**Brief**: Rename "city" to "town" in the listing, starting at the line that contains "region: Jogevamaa" and ending at the line that contains "longitude: 58.4224", and give only those lines back with nothing else changed.

----- Material for the task -----

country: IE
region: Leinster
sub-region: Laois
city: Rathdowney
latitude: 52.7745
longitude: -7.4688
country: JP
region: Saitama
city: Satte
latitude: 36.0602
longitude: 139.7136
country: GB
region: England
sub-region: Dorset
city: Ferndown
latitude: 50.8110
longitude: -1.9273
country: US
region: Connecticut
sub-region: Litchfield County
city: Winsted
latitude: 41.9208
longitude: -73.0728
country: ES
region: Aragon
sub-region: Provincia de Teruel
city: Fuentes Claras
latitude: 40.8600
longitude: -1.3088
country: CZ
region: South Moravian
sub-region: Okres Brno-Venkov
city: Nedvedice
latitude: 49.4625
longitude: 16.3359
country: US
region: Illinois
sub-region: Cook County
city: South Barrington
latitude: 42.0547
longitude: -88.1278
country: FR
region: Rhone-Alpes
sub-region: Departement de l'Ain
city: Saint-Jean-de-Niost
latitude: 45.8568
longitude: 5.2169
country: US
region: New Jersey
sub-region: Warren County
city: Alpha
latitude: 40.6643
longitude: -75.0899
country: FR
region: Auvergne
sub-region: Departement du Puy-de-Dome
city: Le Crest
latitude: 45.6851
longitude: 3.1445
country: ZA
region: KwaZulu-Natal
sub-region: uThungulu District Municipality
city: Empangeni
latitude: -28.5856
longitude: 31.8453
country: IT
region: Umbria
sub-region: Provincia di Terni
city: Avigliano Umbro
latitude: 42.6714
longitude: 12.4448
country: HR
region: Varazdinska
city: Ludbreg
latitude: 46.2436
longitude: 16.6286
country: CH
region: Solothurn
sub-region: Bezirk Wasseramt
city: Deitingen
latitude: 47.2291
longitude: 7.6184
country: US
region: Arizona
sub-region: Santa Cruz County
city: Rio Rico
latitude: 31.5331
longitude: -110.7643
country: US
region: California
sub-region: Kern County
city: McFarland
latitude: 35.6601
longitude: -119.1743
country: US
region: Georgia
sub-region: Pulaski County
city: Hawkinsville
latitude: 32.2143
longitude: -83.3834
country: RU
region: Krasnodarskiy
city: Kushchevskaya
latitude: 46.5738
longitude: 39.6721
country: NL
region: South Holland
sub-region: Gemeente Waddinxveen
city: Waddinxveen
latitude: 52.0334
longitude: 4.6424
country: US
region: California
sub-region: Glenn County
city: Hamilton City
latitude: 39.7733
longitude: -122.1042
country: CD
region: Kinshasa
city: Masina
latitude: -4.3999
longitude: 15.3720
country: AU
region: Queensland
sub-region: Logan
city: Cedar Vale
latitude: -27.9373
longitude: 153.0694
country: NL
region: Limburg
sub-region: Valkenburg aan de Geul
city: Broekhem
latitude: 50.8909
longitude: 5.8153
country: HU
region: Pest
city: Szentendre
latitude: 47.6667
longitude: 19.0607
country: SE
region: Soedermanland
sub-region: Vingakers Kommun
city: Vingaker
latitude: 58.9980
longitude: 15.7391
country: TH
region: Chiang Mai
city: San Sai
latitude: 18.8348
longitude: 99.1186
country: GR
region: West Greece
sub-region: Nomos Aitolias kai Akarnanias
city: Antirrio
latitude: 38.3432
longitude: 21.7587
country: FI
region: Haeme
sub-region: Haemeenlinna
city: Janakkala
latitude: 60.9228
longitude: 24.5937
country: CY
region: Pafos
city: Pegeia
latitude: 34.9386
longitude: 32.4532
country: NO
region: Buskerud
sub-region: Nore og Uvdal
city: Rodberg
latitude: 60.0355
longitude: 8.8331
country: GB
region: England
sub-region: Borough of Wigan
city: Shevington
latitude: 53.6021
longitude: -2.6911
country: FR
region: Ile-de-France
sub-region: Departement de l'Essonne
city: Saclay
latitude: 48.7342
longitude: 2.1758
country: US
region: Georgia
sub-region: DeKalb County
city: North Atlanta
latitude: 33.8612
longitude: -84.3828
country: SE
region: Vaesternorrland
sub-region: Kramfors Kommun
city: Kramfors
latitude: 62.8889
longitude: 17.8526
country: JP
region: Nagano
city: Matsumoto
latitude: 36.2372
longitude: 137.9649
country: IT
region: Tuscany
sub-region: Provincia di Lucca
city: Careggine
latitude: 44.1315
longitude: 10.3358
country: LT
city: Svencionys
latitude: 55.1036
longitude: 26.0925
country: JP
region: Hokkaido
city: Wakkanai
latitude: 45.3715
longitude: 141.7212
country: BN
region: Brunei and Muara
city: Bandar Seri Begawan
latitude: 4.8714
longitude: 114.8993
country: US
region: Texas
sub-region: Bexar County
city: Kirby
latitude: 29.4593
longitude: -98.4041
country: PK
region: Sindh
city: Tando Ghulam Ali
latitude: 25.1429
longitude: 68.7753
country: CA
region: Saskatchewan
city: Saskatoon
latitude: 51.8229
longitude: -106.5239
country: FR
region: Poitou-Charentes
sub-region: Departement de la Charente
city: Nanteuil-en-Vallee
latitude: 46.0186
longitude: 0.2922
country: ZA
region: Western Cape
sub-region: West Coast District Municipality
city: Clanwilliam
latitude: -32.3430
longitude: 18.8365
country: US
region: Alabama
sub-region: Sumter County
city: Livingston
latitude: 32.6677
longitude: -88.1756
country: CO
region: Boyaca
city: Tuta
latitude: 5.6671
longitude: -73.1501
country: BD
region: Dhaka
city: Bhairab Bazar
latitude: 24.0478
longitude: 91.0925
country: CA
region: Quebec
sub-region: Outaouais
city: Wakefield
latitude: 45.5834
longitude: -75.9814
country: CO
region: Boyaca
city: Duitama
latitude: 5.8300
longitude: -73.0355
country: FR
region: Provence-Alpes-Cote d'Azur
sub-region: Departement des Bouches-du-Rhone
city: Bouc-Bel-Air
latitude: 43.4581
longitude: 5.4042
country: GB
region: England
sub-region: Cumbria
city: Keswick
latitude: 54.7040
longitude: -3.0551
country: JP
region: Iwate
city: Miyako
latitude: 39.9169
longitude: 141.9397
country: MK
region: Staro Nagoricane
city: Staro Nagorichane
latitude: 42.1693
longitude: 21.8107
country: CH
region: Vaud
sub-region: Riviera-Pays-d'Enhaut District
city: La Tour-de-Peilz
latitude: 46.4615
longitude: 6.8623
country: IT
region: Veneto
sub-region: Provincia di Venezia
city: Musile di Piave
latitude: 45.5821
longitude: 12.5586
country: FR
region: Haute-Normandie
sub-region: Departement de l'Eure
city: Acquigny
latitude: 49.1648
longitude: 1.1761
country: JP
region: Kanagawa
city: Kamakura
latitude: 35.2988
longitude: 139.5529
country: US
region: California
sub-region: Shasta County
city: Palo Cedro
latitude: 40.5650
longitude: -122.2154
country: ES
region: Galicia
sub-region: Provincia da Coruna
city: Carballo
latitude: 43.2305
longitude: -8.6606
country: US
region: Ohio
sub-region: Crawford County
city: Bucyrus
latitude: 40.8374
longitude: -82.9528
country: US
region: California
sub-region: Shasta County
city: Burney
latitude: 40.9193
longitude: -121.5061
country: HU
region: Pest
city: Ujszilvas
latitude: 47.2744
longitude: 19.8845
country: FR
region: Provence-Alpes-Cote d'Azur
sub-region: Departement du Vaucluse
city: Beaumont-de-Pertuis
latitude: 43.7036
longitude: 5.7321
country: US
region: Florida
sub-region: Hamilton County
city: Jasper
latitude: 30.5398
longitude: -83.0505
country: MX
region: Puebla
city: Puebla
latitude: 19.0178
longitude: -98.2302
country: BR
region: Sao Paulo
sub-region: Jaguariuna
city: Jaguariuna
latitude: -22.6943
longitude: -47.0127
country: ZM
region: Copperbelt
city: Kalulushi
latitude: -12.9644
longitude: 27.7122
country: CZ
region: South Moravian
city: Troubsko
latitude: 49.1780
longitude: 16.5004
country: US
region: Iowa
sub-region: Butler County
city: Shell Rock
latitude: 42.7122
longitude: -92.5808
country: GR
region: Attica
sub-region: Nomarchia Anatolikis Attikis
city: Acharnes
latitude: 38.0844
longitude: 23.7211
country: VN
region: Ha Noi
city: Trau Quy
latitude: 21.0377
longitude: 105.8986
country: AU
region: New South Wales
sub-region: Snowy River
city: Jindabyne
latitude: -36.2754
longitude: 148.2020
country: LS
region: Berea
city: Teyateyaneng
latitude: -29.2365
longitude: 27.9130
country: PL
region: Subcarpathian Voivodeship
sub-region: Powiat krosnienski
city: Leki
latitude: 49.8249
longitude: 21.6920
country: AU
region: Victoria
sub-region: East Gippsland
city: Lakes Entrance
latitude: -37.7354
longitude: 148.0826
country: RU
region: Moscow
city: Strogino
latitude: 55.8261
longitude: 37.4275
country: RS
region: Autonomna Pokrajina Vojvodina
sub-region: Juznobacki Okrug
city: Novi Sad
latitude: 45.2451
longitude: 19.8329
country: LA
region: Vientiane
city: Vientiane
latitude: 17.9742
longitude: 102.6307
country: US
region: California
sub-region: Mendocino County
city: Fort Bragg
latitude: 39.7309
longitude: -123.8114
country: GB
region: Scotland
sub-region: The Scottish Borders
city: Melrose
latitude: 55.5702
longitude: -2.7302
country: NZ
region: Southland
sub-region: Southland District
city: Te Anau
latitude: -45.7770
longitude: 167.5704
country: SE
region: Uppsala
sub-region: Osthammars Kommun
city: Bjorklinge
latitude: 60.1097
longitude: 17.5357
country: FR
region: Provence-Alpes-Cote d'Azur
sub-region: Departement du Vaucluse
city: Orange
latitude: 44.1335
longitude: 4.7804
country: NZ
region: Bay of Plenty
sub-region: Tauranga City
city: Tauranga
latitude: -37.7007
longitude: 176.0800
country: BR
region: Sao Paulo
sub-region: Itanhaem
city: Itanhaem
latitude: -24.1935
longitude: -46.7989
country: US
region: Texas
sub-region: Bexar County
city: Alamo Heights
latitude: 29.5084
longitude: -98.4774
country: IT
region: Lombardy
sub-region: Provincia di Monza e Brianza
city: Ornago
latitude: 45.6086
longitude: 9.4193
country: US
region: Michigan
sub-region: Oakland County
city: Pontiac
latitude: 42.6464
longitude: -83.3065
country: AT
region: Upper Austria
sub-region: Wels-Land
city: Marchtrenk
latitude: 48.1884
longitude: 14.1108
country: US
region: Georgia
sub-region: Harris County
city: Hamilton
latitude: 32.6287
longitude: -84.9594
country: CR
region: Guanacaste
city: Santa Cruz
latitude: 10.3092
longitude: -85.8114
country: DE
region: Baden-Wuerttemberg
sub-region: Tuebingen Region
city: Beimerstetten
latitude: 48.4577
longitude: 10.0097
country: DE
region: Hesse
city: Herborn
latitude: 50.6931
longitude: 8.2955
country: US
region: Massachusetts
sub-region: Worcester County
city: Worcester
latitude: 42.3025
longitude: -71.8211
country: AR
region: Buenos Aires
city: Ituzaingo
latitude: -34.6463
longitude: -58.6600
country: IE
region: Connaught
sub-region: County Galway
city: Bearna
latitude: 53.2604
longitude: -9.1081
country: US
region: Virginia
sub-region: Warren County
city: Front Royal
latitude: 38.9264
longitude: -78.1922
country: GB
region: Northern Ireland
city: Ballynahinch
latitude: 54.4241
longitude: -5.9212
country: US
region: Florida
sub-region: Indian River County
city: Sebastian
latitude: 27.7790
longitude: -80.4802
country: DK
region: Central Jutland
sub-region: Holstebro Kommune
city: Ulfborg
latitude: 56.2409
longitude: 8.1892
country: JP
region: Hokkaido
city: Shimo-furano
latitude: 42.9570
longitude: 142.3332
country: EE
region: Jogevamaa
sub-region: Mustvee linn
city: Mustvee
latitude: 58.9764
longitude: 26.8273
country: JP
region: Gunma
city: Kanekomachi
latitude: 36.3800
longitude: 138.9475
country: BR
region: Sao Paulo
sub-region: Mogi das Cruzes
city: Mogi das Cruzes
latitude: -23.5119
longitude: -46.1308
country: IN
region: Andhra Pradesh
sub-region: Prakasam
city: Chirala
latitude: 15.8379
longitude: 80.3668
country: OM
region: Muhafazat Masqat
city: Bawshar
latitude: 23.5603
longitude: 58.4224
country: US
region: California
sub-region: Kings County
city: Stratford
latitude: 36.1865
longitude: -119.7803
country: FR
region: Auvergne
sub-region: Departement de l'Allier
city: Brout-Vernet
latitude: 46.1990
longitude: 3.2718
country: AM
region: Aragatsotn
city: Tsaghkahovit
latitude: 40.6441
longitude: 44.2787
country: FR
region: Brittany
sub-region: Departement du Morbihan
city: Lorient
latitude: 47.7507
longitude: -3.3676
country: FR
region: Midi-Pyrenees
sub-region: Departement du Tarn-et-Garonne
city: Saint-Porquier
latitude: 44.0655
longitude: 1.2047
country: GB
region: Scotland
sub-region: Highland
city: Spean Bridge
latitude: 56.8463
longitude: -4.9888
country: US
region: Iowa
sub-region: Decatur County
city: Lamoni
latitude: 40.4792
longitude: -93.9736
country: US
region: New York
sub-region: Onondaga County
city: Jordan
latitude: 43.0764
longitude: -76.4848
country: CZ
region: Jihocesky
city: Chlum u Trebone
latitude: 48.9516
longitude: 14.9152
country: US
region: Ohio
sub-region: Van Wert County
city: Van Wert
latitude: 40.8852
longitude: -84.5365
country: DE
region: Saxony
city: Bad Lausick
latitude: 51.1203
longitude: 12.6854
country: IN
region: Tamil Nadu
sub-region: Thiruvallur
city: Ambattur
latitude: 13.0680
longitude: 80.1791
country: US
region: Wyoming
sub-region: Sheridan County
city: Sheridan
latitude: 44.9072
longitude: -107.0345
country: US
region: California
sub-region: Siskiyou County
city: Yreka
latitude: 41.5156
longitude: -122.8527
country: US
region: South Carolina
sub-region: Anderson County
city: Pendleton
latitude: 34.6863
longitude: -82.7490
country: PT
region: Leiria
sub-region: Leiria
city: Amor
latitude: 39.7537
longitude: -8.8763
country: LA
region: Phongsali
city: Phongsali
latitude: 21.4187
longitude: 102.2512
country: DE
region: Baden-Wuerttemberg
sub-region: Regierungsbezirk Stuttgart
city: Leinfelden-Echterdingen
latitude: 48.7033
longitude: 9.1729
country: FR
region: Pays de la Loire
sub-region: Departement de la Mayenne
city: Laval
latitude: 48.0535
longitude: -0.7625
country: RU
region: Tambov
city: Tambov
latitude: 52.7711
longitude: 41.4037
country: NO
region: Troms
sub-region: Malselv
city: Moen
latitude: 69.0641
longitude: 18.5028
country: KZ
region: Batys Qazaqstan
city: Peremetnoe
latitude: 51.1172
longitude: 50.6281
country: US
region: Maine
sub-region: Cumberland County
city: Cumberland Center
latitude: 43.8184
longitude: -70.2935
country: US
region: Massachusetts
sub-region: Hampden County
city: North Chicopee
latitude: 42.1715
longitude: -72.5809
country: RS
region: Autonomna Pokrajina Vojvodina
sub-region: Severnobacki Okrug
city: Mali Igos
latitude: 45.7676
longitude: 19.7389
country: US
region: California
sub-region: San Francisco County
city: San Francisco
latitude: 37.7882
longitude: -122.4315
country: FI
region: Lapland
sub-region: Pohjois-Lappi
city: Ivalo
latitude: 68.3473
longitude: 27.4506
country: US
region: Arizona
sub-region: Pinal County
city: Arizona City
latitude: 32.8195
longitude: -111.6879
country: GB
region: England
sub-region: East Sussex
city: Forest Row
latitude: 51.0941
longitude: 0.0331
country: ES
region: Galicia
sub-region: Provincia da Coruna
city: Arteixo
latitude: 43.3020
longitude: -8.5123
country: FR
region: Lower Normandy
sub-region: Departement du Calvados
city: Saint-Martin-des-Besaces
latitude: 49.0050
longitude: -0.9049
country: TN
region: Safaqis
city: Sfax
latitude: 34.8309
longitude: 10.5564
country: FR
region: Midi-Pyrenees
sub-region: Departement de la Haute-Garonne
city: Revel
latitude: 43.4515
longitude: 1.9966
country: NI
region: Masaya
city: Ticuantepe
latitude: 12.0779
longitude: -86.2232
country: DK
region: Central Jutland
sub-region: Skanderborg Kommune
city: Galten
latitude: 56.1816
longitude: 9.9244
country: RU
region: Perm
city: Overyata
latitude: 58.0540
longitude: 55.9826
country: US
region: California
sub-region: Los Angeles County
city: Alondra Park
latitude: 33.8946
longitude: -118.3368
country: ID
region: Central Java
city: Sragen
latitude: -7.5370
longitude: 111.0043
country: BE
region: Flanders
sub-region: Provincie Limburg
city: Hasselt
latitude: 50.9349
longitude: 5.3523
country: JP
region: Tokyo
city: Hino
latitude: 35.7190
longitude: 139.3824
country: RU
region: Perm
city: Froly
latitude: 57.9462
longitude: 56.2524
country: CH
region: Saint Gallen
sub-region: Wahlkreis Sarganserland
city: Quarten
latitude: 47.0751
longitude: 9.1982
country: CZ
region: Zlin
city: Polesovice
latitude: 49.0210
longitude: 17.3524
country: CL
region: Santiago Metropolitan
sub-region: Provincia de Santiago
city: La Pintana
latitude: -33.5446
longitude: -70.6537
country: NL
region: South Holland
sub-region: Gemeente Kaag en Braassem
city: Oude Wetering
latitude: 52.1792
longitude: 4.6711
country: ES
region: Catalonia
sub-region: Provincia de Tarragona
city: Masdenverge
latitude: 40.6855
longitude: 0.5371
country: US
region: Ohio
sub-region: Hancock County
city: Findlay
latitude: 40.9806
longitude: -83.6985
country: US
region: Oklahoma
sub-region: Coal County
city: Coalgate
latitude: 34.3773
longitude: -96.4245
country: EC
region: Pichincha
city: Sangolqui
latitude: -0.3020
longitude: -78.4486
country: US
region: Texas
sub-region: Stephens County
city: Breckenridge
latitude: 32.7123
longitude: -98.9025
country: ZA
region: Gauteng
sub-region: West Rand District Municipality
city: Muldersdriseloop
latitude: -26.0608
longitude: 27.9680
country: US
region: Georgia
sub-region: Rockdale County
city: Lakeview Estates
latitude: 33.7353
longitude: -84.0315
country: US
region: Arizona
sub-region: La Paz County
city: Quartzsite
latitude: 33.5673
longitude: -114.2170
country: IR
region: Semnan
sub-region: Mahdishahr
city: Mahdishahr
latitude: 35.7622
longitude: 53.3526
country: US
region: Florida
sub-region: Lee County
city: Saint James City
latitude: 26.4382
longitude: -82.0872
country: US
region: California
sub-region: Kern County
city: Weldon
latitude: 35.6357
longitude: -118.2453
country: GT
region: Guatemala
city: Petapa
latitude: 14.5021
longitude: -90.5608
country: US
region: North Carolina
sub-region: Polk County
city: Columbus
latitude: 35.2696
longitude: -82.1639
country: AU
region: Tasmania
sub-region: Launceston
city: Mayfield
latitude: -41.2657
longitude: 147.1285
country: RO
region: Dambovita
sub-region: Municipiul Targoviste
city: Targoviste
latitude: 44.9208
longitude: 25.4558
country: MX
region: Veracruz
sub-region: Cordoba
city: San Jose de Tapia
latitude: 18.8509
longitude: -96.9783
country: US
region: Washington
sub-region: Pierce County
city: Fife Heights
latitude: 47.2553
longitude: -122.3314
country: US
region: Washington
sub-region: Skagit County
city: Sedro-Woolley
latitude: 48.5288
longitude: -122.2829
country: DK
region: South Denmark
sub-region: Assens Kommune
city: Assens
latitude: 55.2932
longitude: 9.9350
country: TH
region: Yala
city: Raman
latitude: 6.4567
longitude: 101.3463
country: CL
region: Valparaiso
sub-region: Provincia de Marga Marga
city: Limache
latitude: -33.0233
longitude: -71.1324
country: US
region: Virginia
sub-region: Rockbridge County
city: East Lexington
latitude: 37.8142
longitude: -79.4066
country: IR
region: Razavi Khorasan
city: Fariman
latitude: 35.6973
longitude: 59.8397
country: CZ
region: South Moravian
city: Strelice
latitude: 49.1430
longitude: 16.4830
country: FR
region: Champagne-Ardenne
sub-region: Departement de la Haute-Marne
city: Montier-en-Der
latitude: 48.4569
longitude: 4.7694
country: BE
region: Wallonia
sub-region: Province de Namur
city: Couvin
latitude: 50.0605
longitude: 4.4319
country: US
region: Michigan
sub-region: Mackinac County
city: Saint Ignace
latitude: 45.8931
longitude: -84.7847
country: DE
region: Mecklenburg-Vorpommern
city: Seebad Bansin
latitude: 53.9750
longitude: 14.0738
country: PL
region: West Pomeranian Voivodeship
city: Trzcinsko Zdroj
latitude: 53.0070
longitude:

-----

**Exercise solution**:
region: Jogevamaa
sub-region: Mustvee linn
town: Mustvee
latitude: 58.9764
longitude: 26.8273
country: JP
region: Gunma
town: Kanekomachi
latitude: 36.3800
longitude: 138.9475
country: BR
region: Sao Paulo
sub-region: Mogi das Cruzes
town: Mogi das Cruzes
latitude: -23.5119
longitude: -46.1308
country: IN
region: Andhra Pradesh
sub-region: Prakasam
town: Chirala
latitude: 15.8379
longitude: 80.3668
country: OM
region: Muhafazat Masqat
town: Bawshar
latitude: 23.5603
longitude: 58.4224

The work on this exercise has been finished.